Your assignment » The expected answer is every line of the material that contains the word "Class".

Excerpted records »
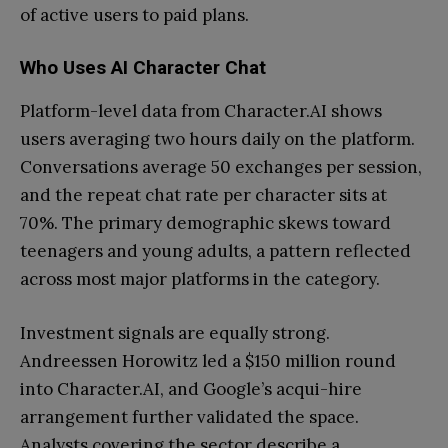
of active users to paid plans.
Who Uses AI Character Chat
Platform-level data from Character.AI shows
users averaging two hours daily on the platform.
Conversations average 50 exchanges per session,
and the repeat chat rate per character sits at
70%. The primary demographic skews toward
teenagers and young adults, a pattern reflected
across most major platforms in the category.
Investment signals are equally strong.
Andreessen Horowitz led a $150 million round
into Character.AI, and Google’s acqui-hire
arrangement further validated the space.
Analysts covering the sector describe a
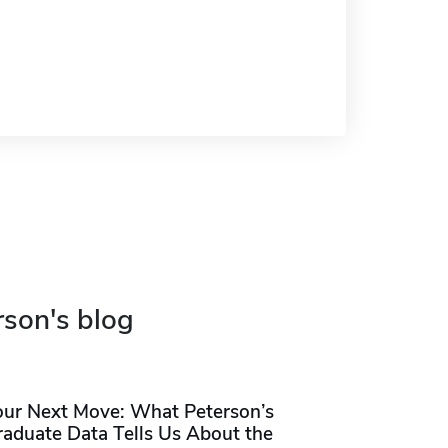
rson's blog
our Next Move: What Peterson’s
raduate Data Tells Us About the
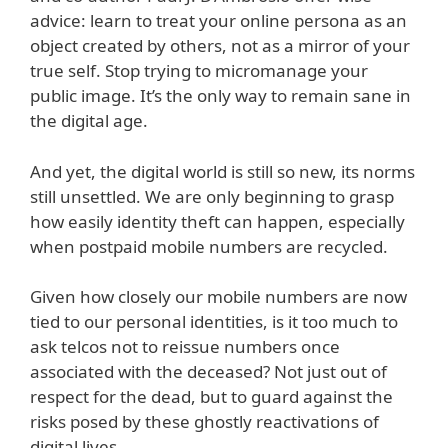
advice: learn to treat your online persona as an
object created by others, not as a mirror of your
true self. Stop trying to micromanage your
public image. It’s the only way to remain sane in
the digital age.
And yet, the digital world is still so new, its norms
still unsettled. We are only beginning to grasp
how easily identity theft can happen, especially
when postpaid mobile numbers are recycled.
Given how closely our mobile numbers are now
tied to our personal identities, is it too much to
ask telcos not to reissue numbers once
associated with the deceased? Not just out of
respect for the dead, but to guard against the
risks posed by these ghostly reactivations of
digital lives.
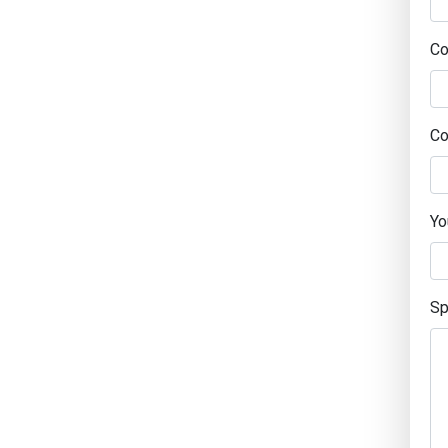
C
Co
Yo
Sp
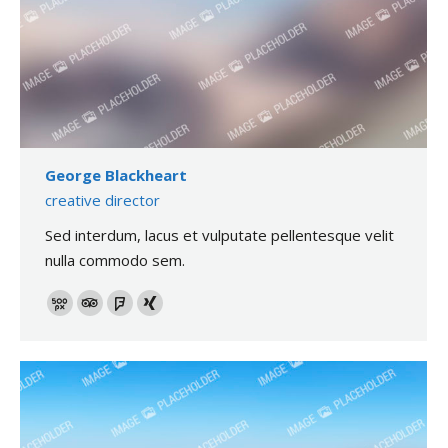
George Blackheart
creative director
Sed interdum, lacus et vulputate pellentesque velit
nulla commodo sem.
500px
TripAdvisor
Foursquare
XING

* * *

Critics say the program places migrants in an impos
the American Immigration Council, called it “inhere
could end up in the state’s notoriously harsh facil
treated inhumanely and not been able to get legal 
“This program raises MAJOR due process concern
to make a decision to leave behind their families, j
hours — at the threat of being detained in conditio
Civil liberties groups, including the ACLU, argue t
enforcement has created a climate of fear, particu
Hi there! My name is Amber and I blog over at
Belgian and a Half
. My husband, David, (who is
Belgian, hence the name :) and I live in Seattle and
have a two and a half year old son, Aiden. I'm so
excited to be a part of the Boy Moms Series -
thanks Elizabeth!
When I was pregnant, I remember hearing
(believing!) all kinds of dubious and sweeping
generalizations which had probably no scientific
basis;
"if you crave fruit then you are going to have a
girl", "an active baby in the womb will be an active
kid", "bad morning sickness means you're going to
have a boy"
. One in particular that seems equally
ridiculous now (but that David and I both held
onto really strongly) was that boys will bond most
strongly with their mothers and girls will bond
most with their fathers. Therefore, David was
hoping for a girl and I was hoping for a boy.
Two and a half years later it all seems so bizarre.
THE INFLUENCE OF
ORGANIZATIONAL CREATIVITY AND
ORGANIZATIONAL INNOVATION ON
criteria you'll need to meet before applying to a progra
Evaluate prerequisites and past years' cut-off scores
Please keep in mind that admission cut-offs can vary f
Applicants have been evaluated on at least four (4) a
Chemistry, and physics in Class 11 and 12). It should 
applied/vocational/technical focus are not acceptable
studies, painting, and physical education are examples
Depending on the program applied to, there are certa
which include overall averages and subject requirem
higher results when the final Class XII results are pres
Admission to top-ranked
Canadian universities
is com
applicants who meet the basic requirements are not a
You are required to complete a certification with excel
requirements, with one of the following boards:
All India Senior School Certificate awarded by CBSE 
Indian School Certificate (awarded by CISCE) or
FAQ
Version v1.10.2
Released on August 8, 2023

...

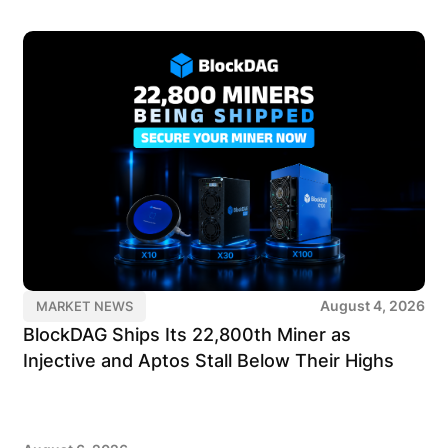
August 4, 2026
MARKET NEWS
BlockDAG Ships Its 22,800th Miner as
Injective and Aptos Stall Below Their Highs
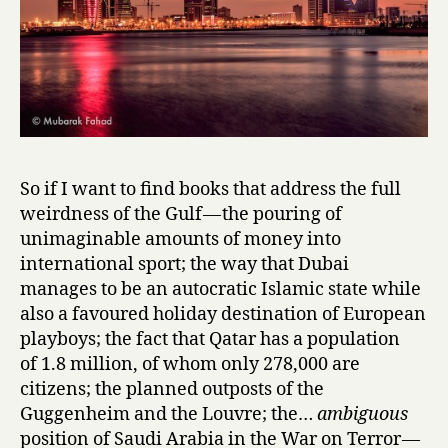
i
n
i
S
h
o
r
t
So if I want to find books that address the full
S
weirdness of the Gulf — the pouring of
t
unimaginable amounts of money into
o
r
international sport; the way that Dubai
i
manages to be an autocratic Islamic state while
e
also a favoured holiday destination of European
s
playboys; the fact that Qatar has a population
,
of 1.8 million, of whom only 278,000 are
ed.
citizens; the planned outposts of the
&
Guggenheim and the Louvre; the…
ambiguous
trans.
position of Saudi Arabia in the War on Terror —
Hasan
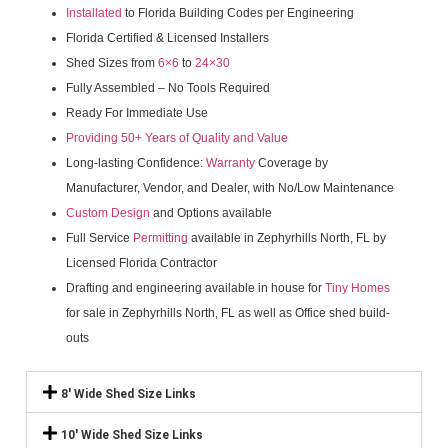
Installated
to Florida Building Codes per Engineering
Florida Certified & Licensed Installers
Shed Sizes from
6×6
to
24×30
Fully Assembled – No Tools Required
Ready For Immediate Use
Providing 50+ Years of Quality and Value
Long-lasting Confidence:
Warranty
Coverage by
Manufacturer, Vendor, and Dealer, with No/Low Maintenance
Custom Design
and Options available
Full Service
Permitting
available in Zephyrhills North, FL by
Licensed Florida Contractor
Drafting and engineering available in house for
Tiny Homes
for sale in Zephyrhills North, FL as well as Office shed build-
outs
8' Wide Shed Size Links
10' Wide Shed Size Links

Exercise response »
Chemistry, and physics in Class 11 and 12). It should 
higher results when the final Class XII results are pres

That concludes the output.